Melt the butter in a largish frying pan.  Add the flour.  Stir it around over medium heat until blended; don’t let it get brown.
Add the chicken stock gradually, stirring to keep the mixture from getting lumpy.
Add the dairy liquid, and keep on stirring.
Add the salt, pepper, and nutmeg.
When the mixture starts to thicken, it’s ready to go.  (If you have to give it a scrape to keep it from sticking to the bottom of the pan, it’s thickened.)

The first things you do:

Cut the ham slices off the ham.  This job can be outsourced to somebody in the household who likes playing with knives, in return for letting them have some of the ham to eat right then.  (Your cats would love to help with this, but as yet — thankfully — they don’t have the necessary knife-wielding skills.)

Peel and slice all those potatoes.  You’re not as likely to be able to outsource this bit, unfortunately.

Make certain you’ve got the shredded cheese you remembered buying at the grocery store.  (If you don’t have the cheese, don’t fret.  The recipe is of sufficient goodness even without it.)  Also, do you have breadcrumbs?  If you don’t, you can make some right now in the food processor, if you’ve got a food processor — about 3 slices of bread should do the trick.

The next things you do:

Preheat the oven to 375 Fahrenheit and prep your 13×9 inch pan.  Grease it up with butter or Crisco, or use one of the cooking sprays, your choice.  Make sure you’ve got enough aluminum foil handy to cover the pan when the time comes.

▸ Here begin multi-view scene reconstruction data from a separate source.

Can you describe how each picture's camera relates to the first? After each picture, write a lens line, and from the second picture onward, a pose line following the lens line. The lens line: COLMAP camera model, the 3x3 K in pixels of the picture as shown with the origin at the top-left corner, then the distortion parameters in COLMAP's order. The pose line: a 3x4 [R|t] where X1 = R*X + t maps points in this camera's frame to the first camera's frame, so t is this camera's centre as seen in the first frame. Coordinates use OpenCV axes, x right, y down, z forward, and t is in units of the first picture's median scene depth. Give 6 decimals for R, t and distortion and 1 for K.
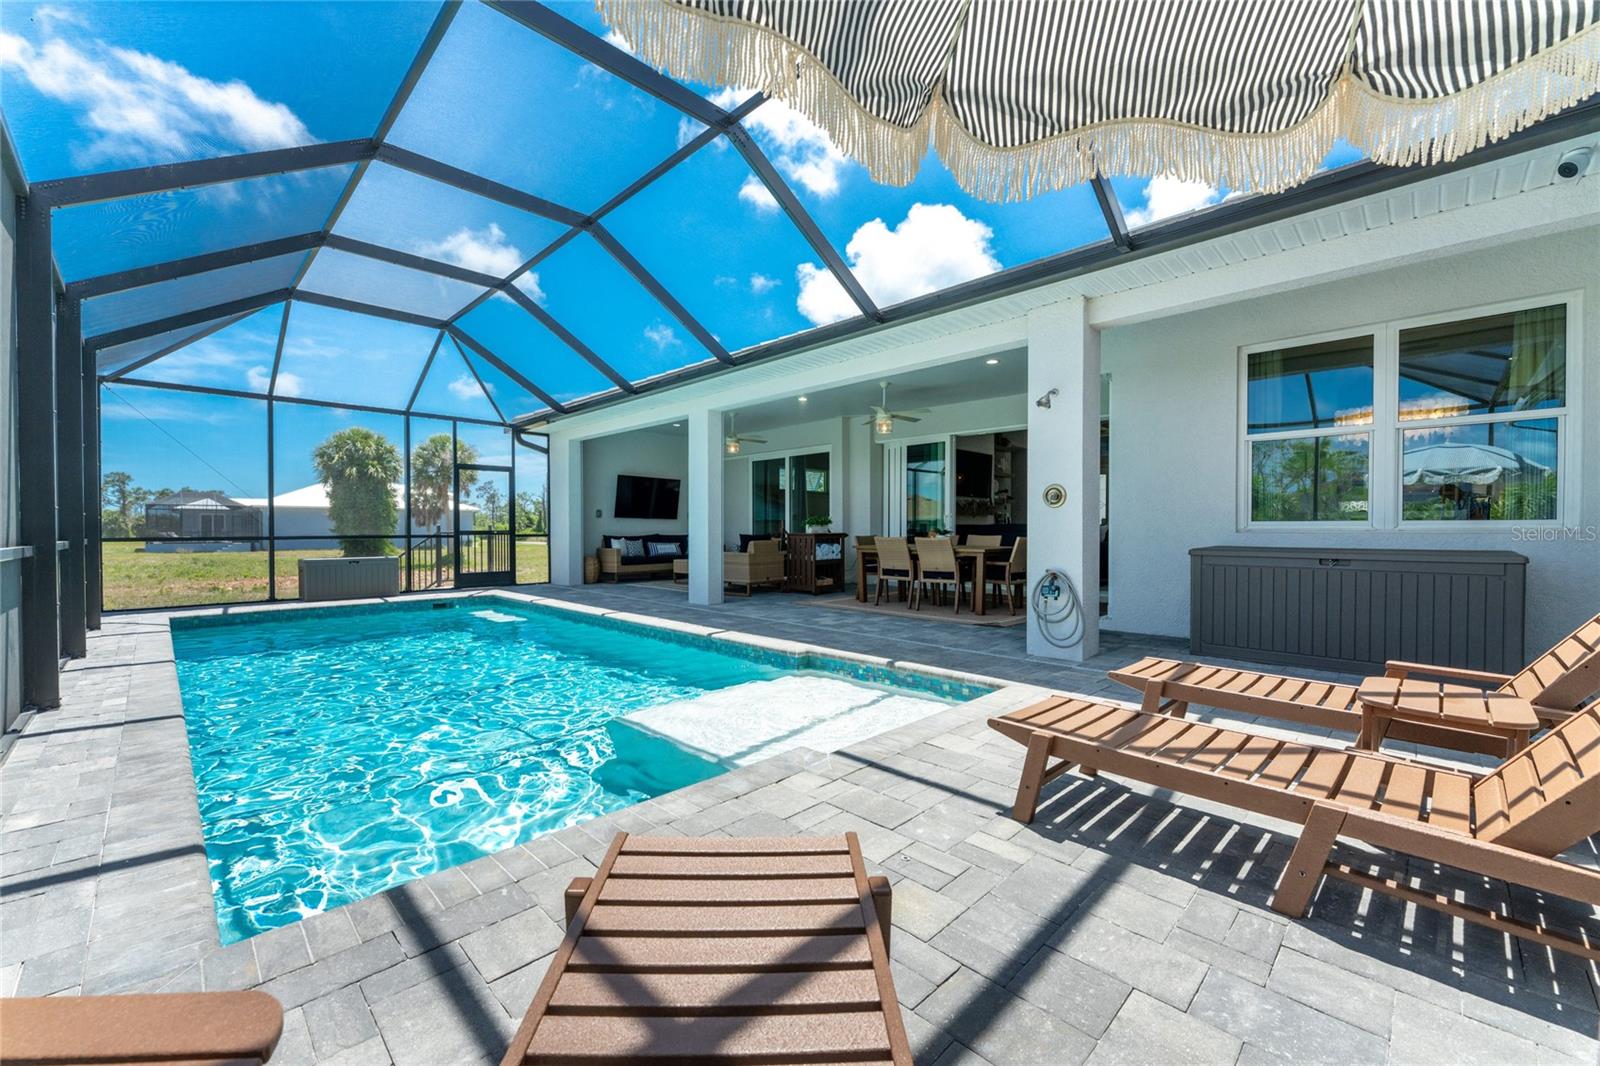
lens RADIAL K [[649.6, 0, 800.0], [0, 649.6, 533.0], [0, 0, 1]] dist [-0.002585, -0.000258]
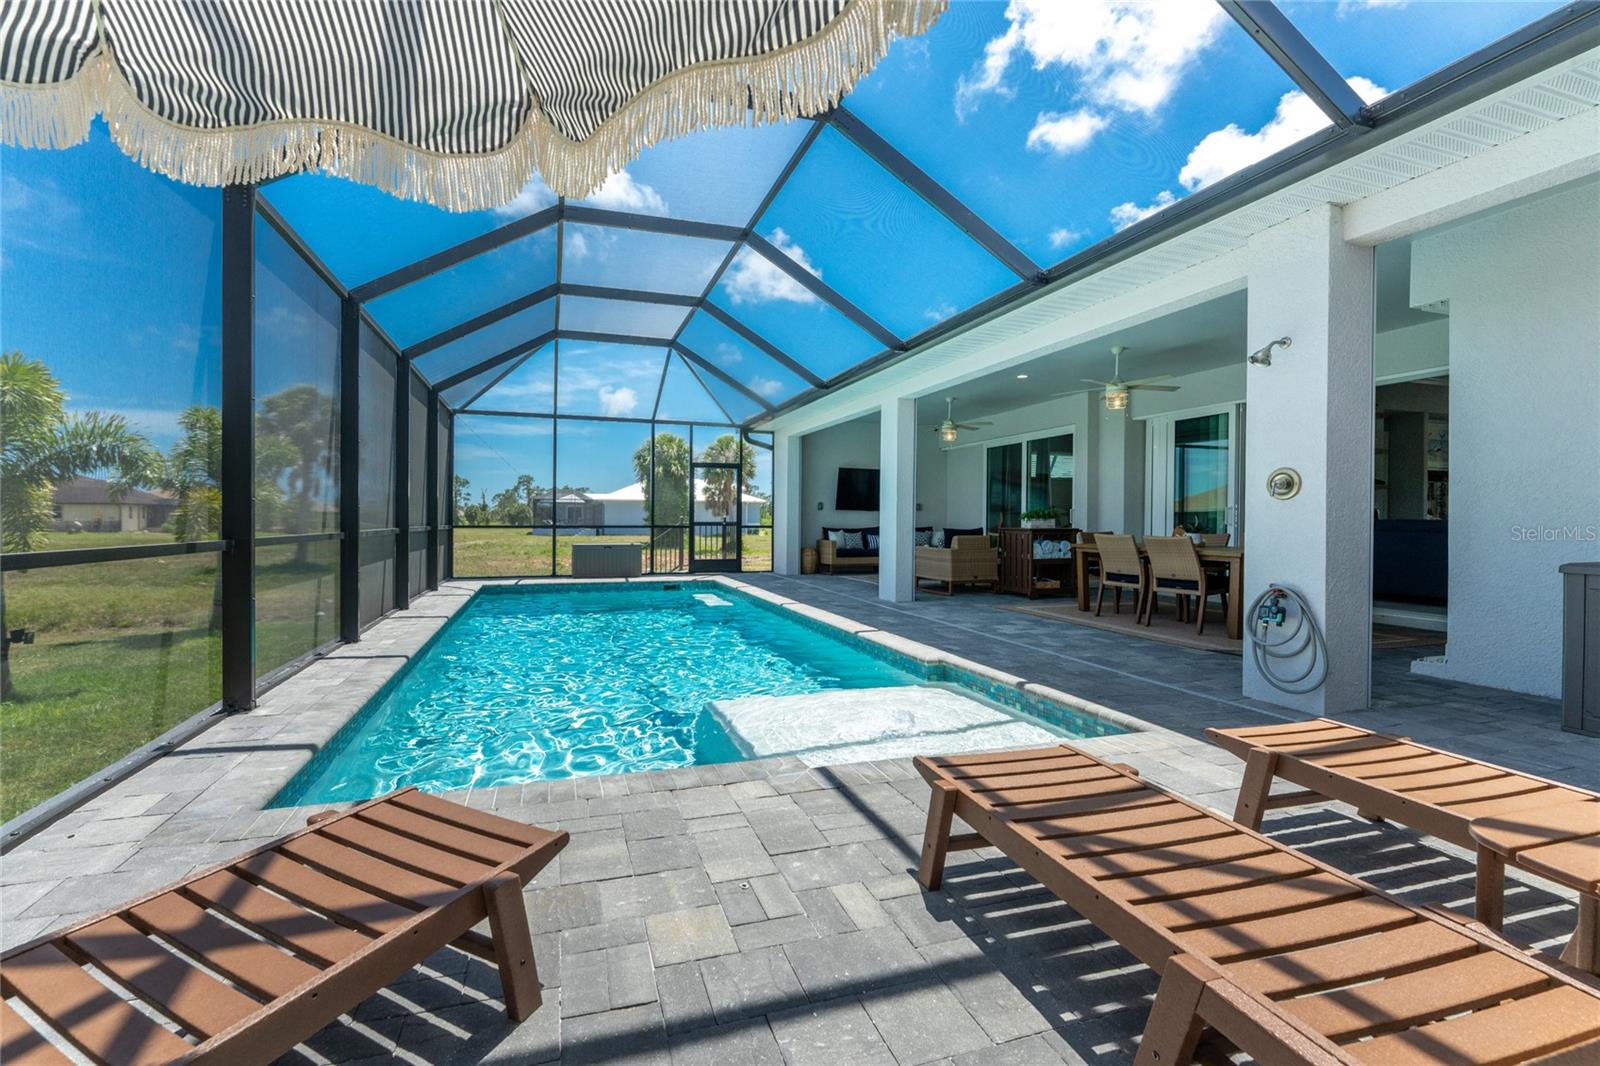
lens RADIAL K [[663.6, 0, 745.7], [0, 663.6, 520.0], [0, 0, 1]] dist [-0.003906, -0.000344]
pose [[0.878664, 0.007285, -0.477384, 0.129946], [-0.010175, 0.999942, -0.003468, -0.004559], [0.477331, 0.007905, 0.878688, 0.033611]]
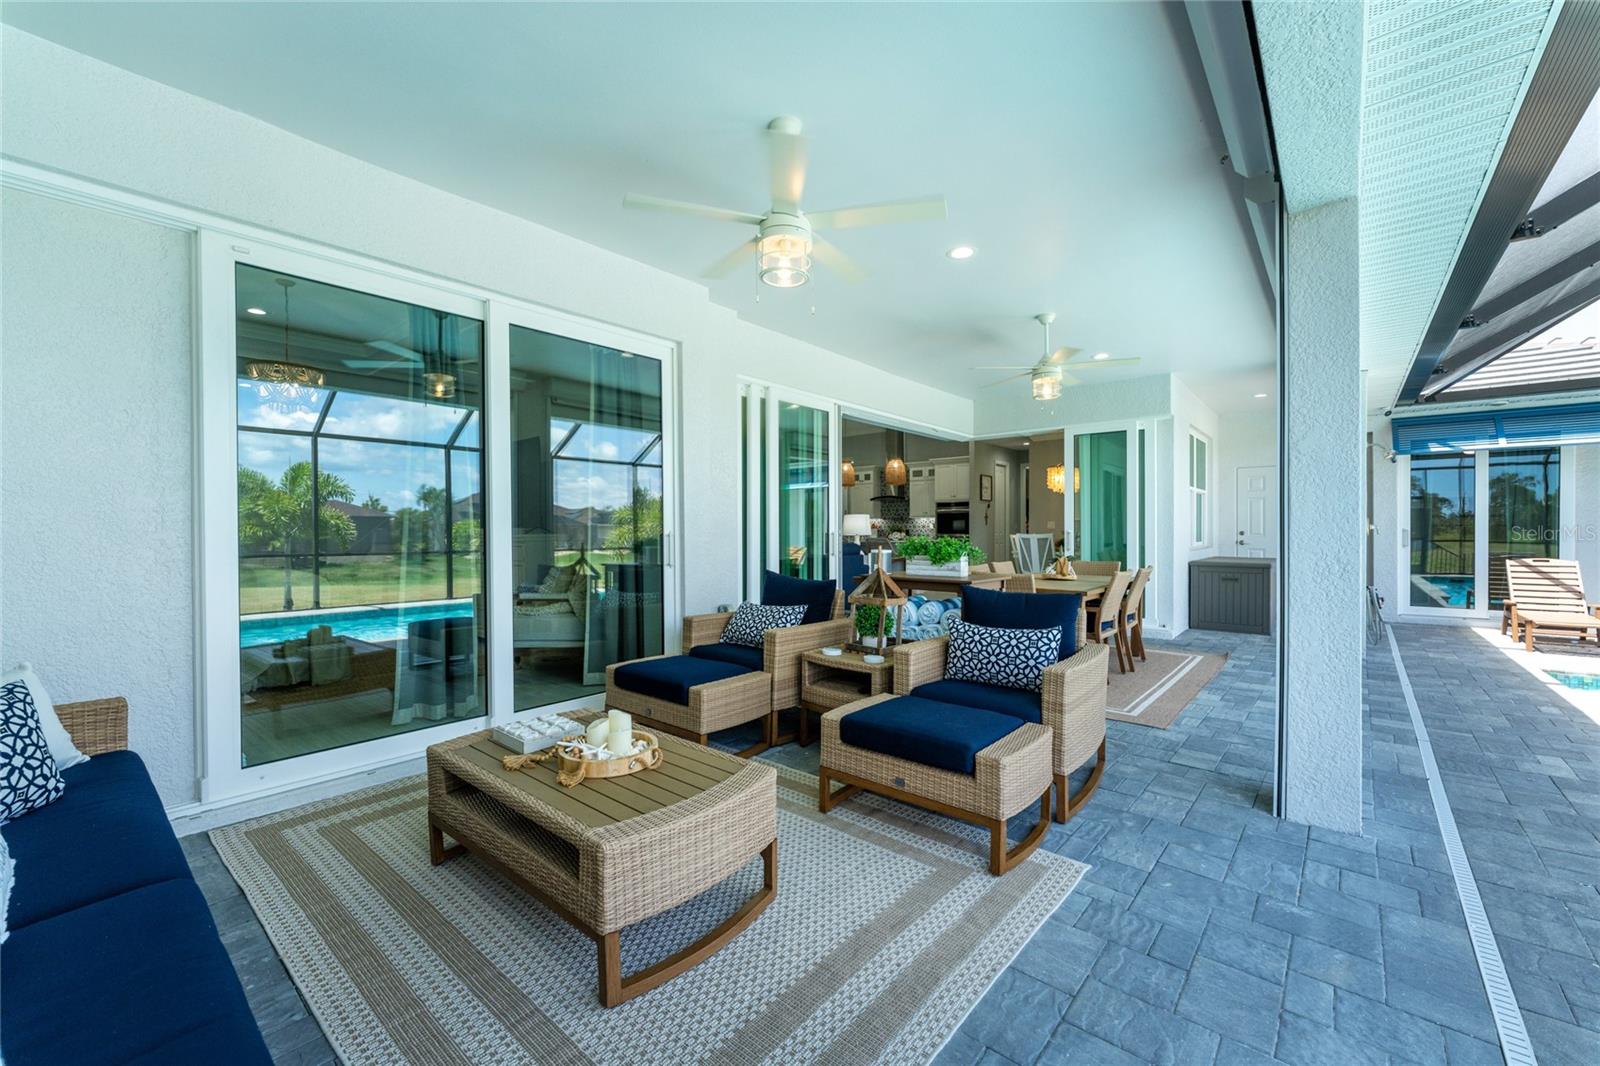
lens RADIAL K [[649.6, 0, 800.0], [0, 649.6, 533.0], [0, 0, 1]] dist [-0.002585, -0.000258]
pose [[-0.091059, -0.001155, 0.995845, -0.475205], [0.013470, 0.999906, 0.002392, -0.037295], [-0.995754, 0.013631, -0.091035, 1.351076]]
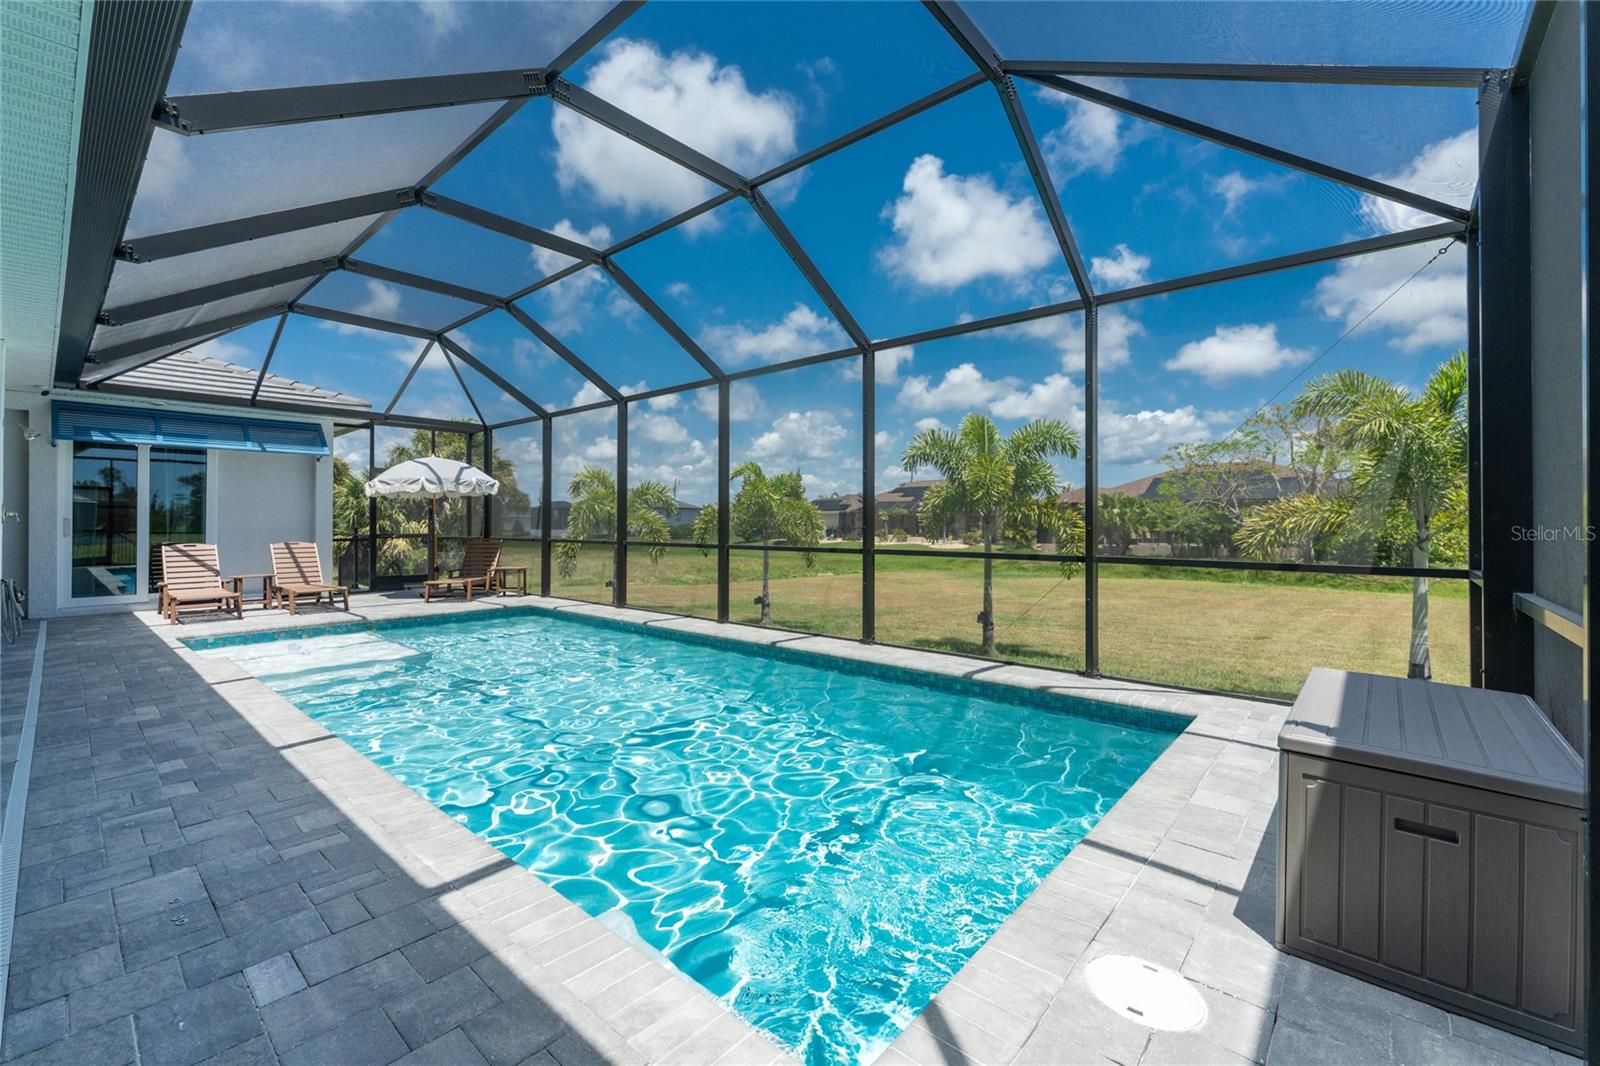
lens RADIAL K [[666.1, 0, 774.8], [0, 666.1, 523.7], [0, 0, 1]] dist [-0.001014, -0.000176]
pose [[-0.998412, 0.001920, -0.056309, -0.549879], [0.001164, 0.999909, 0.013462, -0.031854], [0.056330, 0.013375, -0.998323, 1.364670]]
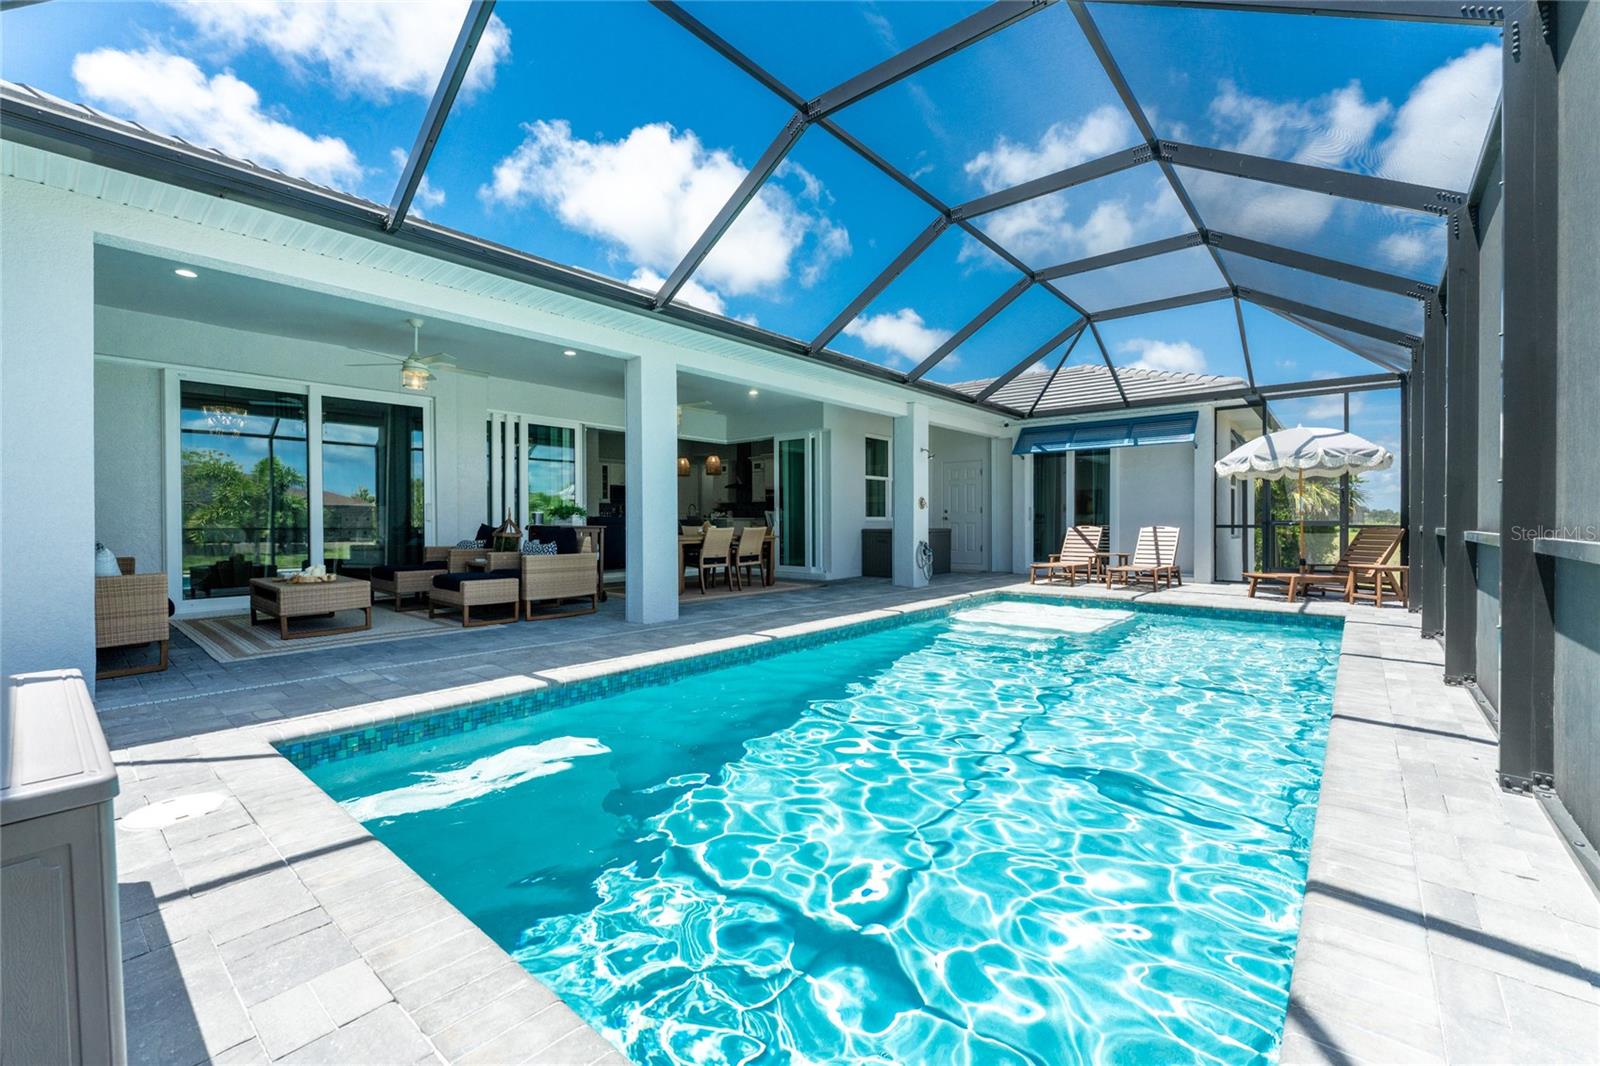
lens RADIAL K [[655.2, 0, 788.3], [0, 655.2, 526.1], [0, 0, 1]] dist [-0.001450, -0.000182]
pose [[-0.079294, -0.006545, 0.996830, -0.946731], [0.012946, 0.999887, 0.007595, -0.003888], [-0.996767, 0.013507, -0.079200, 0.954409]]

Put your sliced potatoes in a layer (or a couple of overlapping layers, for best coverage) in the bottom of the 13×9 pan.  Put the sliced ham in a single layer on top of the potatoes.  Sprinkle the cup of shredded cheese on top of the ham.

Make the cream sauce, as described above.  When it’s thickened, pour it over the potatoes-ham-cheese layers.

And then:

Cover the 13×9 pan with aluminum foil.  (If it’s got its own lid, you don’t have to do this.)  Put the pan into the preheated oven and cook, covered, for an hour.

Then:

Remove the aluminum foil.  Sprinkle the dish with enough breadcrumbs to make a crust on top.  Put it back into the oven and cook uncovered for another 15-20 minutes, or until the breadcrumbs have gotten golden-brown and crispy.

And serve it forth.

(A further note:  The cream sauce recipe here is a good basic one, useful for making the creamed part of creamed onions, or for the gravy portion of biscuits-and-sausage-gravy (substituting fat from the cooked sausage for all or part of the butter), or for anything else that calls for a standard white sauce.)

Deadline Horror: The Looming

For lo, I have sworn a mighty oath (“Darn it!” I said) that I’ll get this book finished before my birthday.

At the moment, I’m relatively sane, because the book has not yet claimed squatter’s rights on the greater portion of my brain, and complete deadline tunnel vision has yet to set in.

I make no promises as to what my state of mind will be like by the time Thanksgiving rolls around, though.